Thursday, August 22, 2013

M.L.King: “The greatest weapon is the mass demonstration.”


As people gather in Washington, D.C. to commemorate the 50th anniversary of the March on Washington, demands of jobs, freedom and an end to racial segregation are as important today as they were a half century ago.

“We are on the threshold of significant breakthrough, and the greatest weapon is the mass demonstration,” King told a close friend in a telephone call wiretapped by the F.B.I. according to the NY Times review of UW Madison historian William P. Jones’ new book, The March on Washington: Jobs, Freedom and the Forgotten History of Civil Rights.

A recent interview of Jones and Gary Younge, author of The Speech: The Story Behind Dr. Martin Luther King Jr.’s Dream on Democracy Now! provides valuable background on the March that is left out of most newspaper stories and school history books. Teachers will find the interview (like much on Democracy Now’s daily news programming) a great resource for their classrooms.

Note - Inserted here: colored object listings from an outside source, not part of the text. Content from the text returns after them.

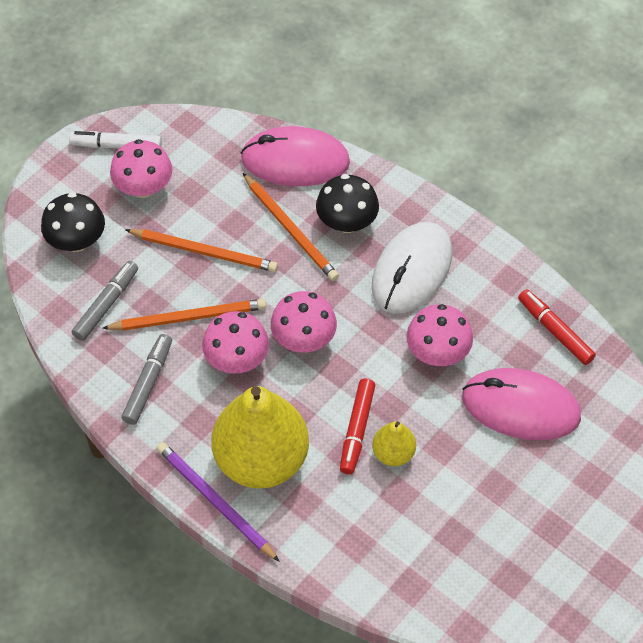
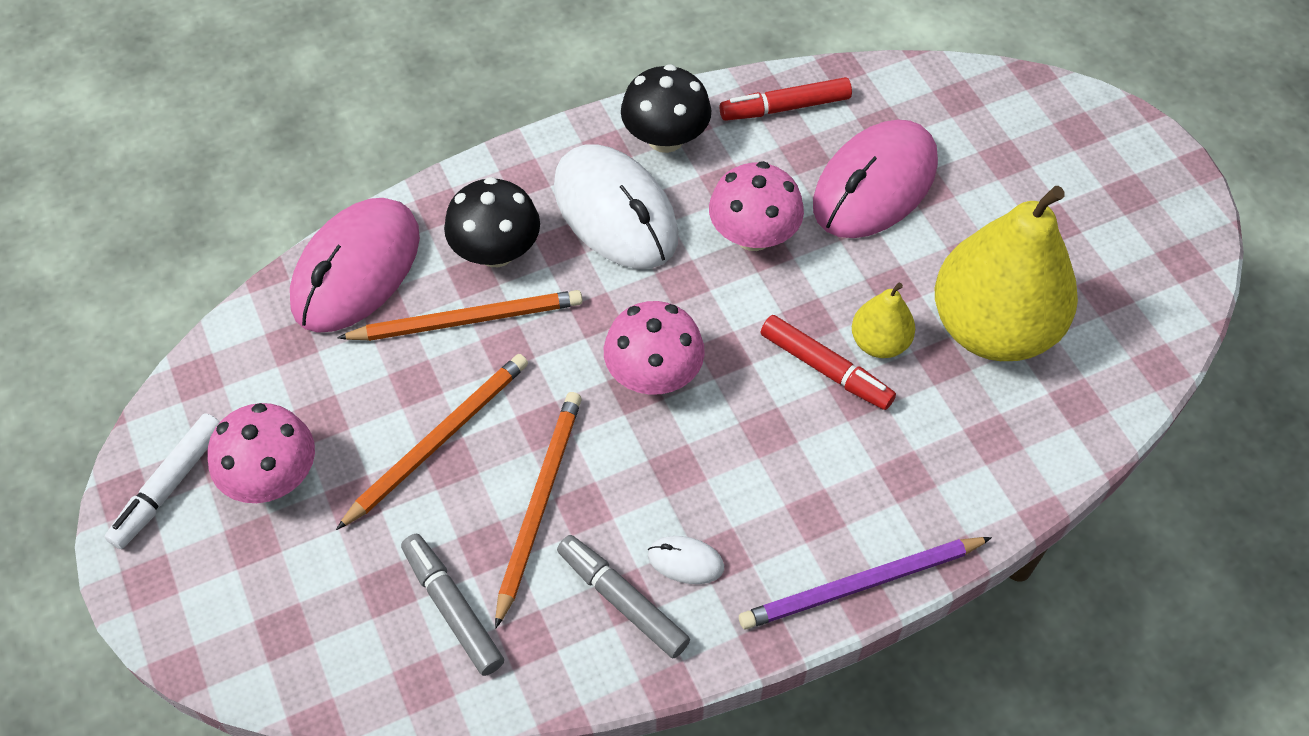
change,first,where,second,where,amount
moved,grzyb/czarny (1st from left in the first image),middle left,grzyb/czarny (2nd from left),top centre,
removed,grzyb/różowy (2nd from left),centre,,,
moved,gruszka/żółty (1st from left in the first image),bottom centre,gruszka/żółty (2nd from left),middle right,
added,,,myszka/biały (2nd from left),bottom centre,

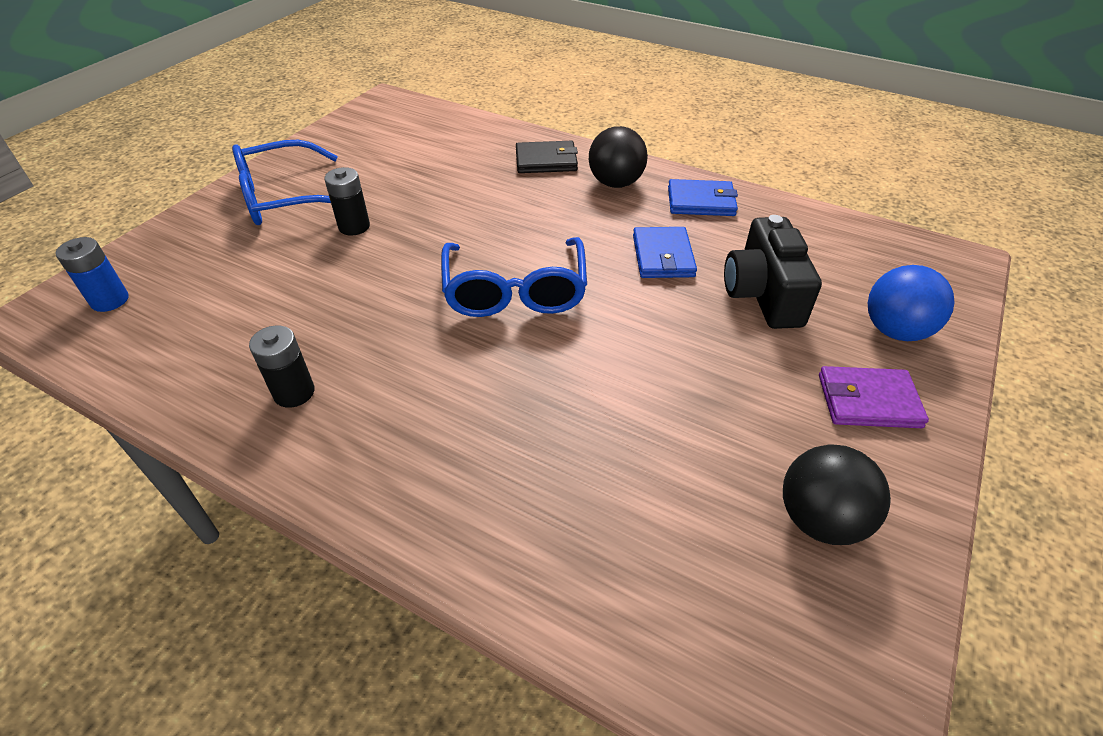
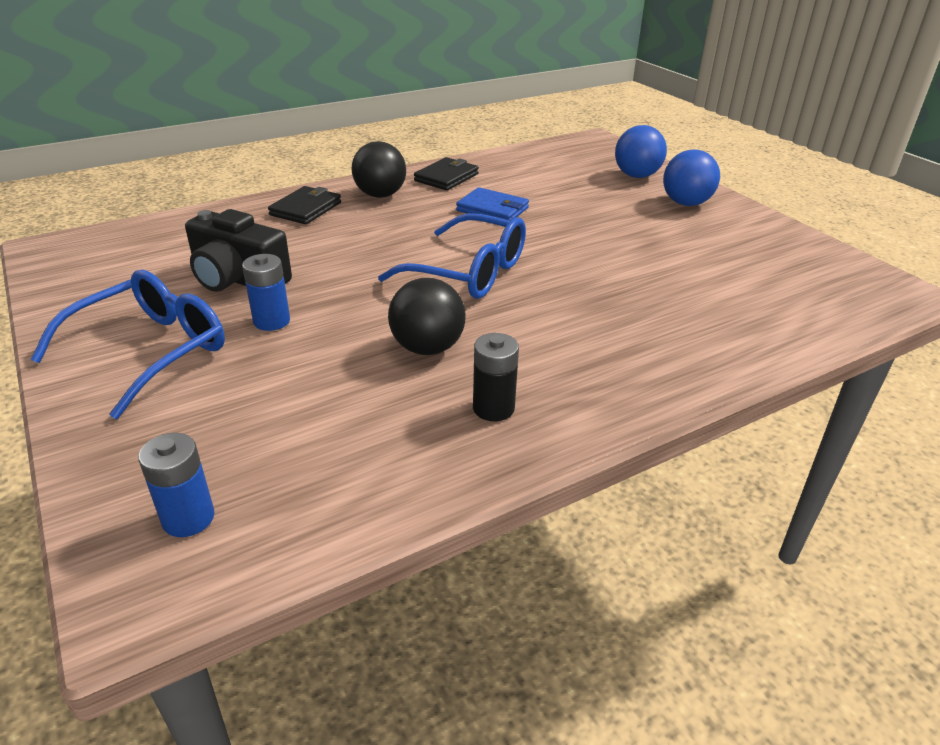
change,first,where,second,where,amount
turned,okulary/niebieski (1st from left),top left,,middle left,150 degrees counterclockwise
recoloured,bateria/czarny (2nd from left),top left,bateria/niebieski (2nd from left),middle left,
recoloured,portfel/niebieski (2nd from left),top centre,portfel/czarny (2nd from left),top centre,
moved,aparat fotograficzny/czarny,middle right,,middle left,
replaced,portfel/fioletowy,middle right,piłka/niebieski (2nd from left),top right,
moved,piłka/czarny (2nd from left),bottom right,,centre,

The 1963 March on Washington was the largest mass civil rights protest in the nation’s history. When marchers returned to their hometowns, they carried the energy into local protests demanding an end to segregation in public facilities and in favor of full voting rights.

In Milwaukee, those returning from the March on Washington infused their energy into the growing movements against school and housing segregation and policy brutality. As Barbara Miner relates in her book, Lessons from the Heartland, during King’s visit to Milwaukee a few months after the March on Washington,

he publicly addressed the issue of Milwaukee’s schools and agreed that residential segregation should not be used “as an excuse for perpetuating de facto segregation” in schools. In a prescient comment, he noted that “honesty impels me to admit that the school problem cannot be solve permanently until the housing problem is solved.”

The Milwaukee movement took to the streets. A campaign by MUSIC – Milwaukee United School Integration Committee – over the next two years included more than ten demonstrations against intact bussing and more than “sixty people arrested as they formed human chains, sat, knelt or stood in front of schools buses, went limp, and were tossed into patrol wagons, all to the tune of freedom songs.”

Two hundred consecutive days of open housing marches followed in 1967 and 1968, led by Father Groppi, Alderwoman Vel Phillips, and the NAACP Youth Council as they march across the 16th Street viaduct, at times being met by thousands of hostile and violent whites.

Mass demonstrations do not automatically lead to success. But they provide a time-honored way to promote activism and to invigorate broader social movements. For instance, it took two years after the March on Washington before the 1965 Voting Rights passed — and then years more of organizing to secure the right for all people.

A generation later, conservative forces are challenging voting rights through measures such as voter ID and an end to same day registration. It is an important lesson that the struggle for fundamental rights is ever-unfolding.

The ebb and flow of history was also evident in the populist uprising in Wisconsin in the spring of 2011. While the mass protests were unsuccessful in stopping Act 10, they were an unprecedented showing of grassroots political power; tens of thousands of citizens increased their understanding of how corporate power can corrode democracy. The current chapter in Wisconsin history is far from over.

Mass demonstrations, by their very nature, rely on grassroots support. To be successful, they must be grounded in political organizing that respects the essential role of everyday people in building a better world.

In September, Milwaukee area people will have the opportunity participate in two marches and rallies that continue M. L. King’s tradition of popular protest.

Milwaukeeans will take to the streets on Labor Day, September 2. A coalition of labor unions, including the MTEA, has organized two marches (one from the north side and one from the south side) to meet with a picnic and family celebration at Zeidler Park. For details click here.

Then on September 21 Milwaukeeans will again march across the 16th Street Viaduct in under the slogan “Public Education is a Civil Right.” A coalition of over 50 organizations and community leaders, including the MTEA, is sponsoring the march drawing attention to the need for full support of public schools as the foundation of multiracial democracy. For a flyer click here and for list of sponsors, details and to sign up go to the Facebook page PublicEducationIsACivilRight.

Dr. King’s statement about mass demonstrations being a great weapon is as true today as when the F.B.I. wiretapped him saying it a half century ago.

Let’s continue King’s tradition in Washington D.C. on August 24, and then in Milwaukee on Labor Day, September 2 and on September 21 at the Public Education is a Civil Right March and Rally.